Data to avoid by default
- authorization headers and API keys;
- full request or response bodies;
- raw prompts containing confidential data;
- URL query parameters unless explicitly sanitized;
- unbounded high-cardinality attributes.
The purpose is to prove and investigate behavior, not to create a second uncontrolled copy of sensitive data.
Controls that make the boundary credible
A proxy is only a boundary when bypass is demonstrably difficult. Platform teams should validate at least the following controls:
- Default-deny egress: direct external connectivity fails.
- DNS control: workloads cannot switch to an unmonitored resolver or exploit unexpected resolution paths.
- IPv4 and IPv6 parity: policy applies consistently to both address families.
- Protocol coverage: non-HTTP tools, WebSockets, streaming APIs, and message protocols have explicit handling.
- TLS design: the organization decides where TLS terminates and what metadata can be inspected without undermining privacy.
- Identity: decisions rely on authenticated workload identity, not only mutable labels or network location.
- Fail-closed behavior: proxy, collector, or policy failures do not silently open direct access.
- High availability: the control plane does not become an avoidable single point of failure.

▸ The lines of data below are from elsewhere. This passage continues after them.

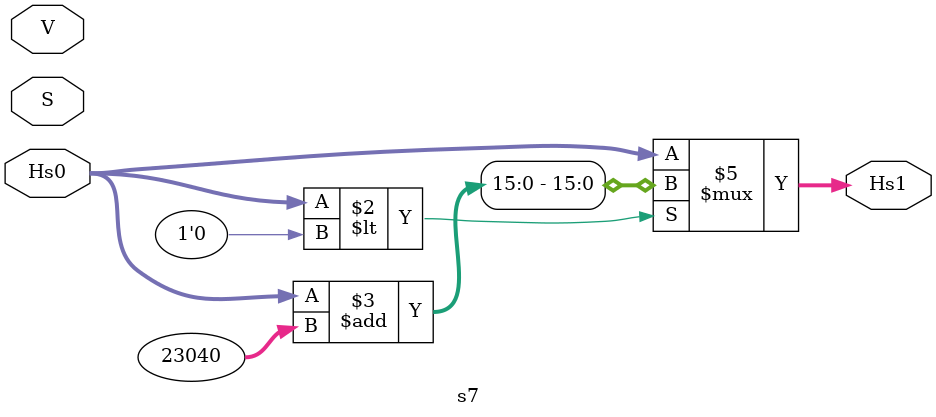
<source format=v>
module s7(
    input signed [15:0] Hs0,S,V,
    output reg signed [15:0] Hs1  
);

always @(Hs0,S,V) begin
    if (Hs0 < 1'd0)
        Hs1 <= Hs0 + (360 << 6'd6);
    else
        Hs1 <= Hs0;
end
endmodule
</source>
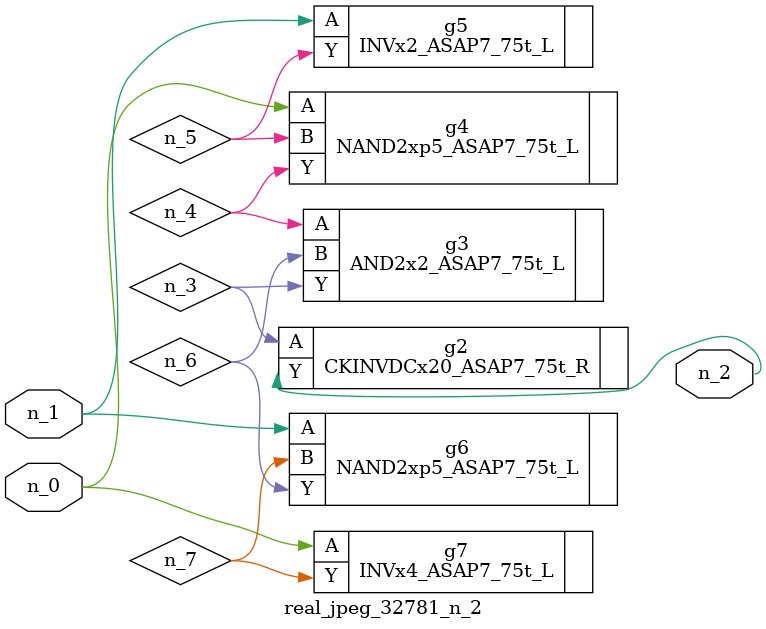
<source format=v>
module real_jpeg_32781_n_2 (n_1, n_0, n_2);

input n_1;
input n_0;

output n_2;

wire n_5;
wire n_4;
wire n_6;
wire n_7;
wire n_3;

NAND2xp5_ASAP7_75t_L g4 ( 
.A(n_0),
.B(n_5),
.Y(n_4)
);

INVx4_ASAP7_75t_L g7 ( 
.A(n_0),
.Y(n_7)
);

INVx2_ASAP7_75t_L g5 ( 
.A(n_1),
.Y(n_5)
);

NAND2xp5_ASAP7_75t_L g6 ( 
.A(n_1),
.B(n_7),
.Y(n_6)
);

CKINVDCx20_ASAP7_75t_R g2 ( 
.A(n_3),
.Y(n_2)
);

AND2x2_ASAP7_75t_L g3 ( 
.A(n_4),
.B(n_6),
.Y(n_3)
);


endmodule
</source>
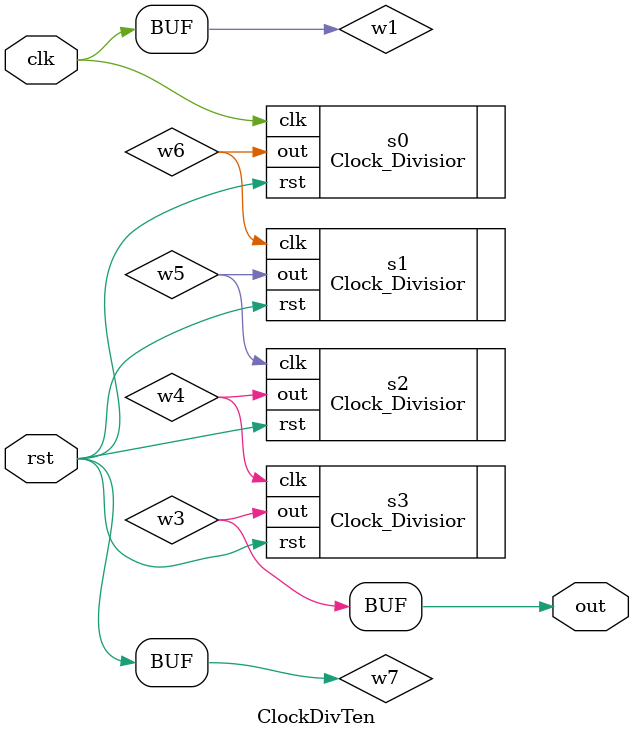
<source format=v>
module ClockDivTen(clk,rst,out);

input clk;
input rst;
output out;

wire  w1;
wire  w3;
wire  w4;
wire  w5;
wire  w6;
wire  w7;

assign w1 = clk;
assign w7 = rst;
assign out = w3;

Clock_Divisior
     s0 (
      .clk(w1),
      .out(w6),
      .rst(w7));

Clock_Divisior
     s1 (
      .out(w5),
      .clk(w6),
      .rst(w7));

Clock_Divisior
     s2 (
      .out(w4),
      .clk(w5),
      .rst(w7));

Clock_Divisior
     s3 (
      .out(w3),
      .clk(w4),
      .rst(w7));

endmodule


</source>
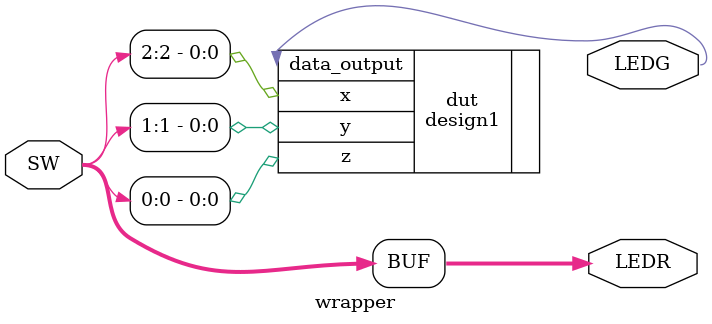
<source format=sv>
module wrapper (
  input logic [2:0] SW,
  output logic [2:0] LEDR,
  output logic [0:0] LEDG
);

design1 dut (
  .x (SW[2]),
  .y (SW[1]),
  .z (SW[0]),
  .data_output (LEDG[0])
);

assign LEDR = SW;

endmodule: wrapper

</source>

These details determine whether the pattern is an architectural control or merely a useful demonstration.
Operational signals for platform teams
Once all tool traffic crosses the boundary, the same telemetry can improve reliability and cost control.
Useful service-level indicators include:
- allowed and denied tool calls by agent and policy version;
- unexpected destinations or repeated policy violations;
- external dependency latency and error rates;
- retry storms and rate-limit responses;
- egress volume and estimated third-party API cost;
- calls that required human approval;
- trace gaps where an outbound action lacks an originating interaction.
This gives security and operations teams a shared view. The same denied request may indicate an attack, an outdated policy, or a legitimate new tool requirement.
A phased adoption plan
- Inventory agent egress. Identify destinations, protocols, credentials, and business owners for each production tool.
- Introduce observation first. Capture sanitized outbound traces to understand real behavior before enforcing a narrow policy.
- Define tool-level contracts. Document approved destinations and actions rather than granting general internet access.
- Apply default deny. Force a low-risk agent through the proxy and prove that direct egress fails.
- Add policy-as-code. Version destination rules, ownership, exceptions, and approval conditions in Git.
- Connect the audit plane. Send sanitized OpenTelemetry data to the organization’s observability and SIEM platforms.
- Test failure modes. Validate DNS bypass, IPv6, proxy outage, collector outage, policy rollback, and certificate rotation.
- Scale by platform product. Offer the boundary as a reusable golden-path capability rather than a custom design for every agent.
Conclusion
Enterprises should not have to trust that an AI agent will respect its network boundaries. Those boundaries should be enforced by the platform and evidenced through telemetry.
NGINX, Kubernetes, and OpenTelemetry show that the core pattern can be built from mature cloud-native components: default-deny connectivity, an application-aware egress proxy, and correlated traces. The exact implementation will vary, but the platform contract should remain consistent.
Every agent tool call should be attributable, policy-checked, observable, and reversible where the downstream system allows it. That is the difference between experimenting with autonomous software and operating it responsibly.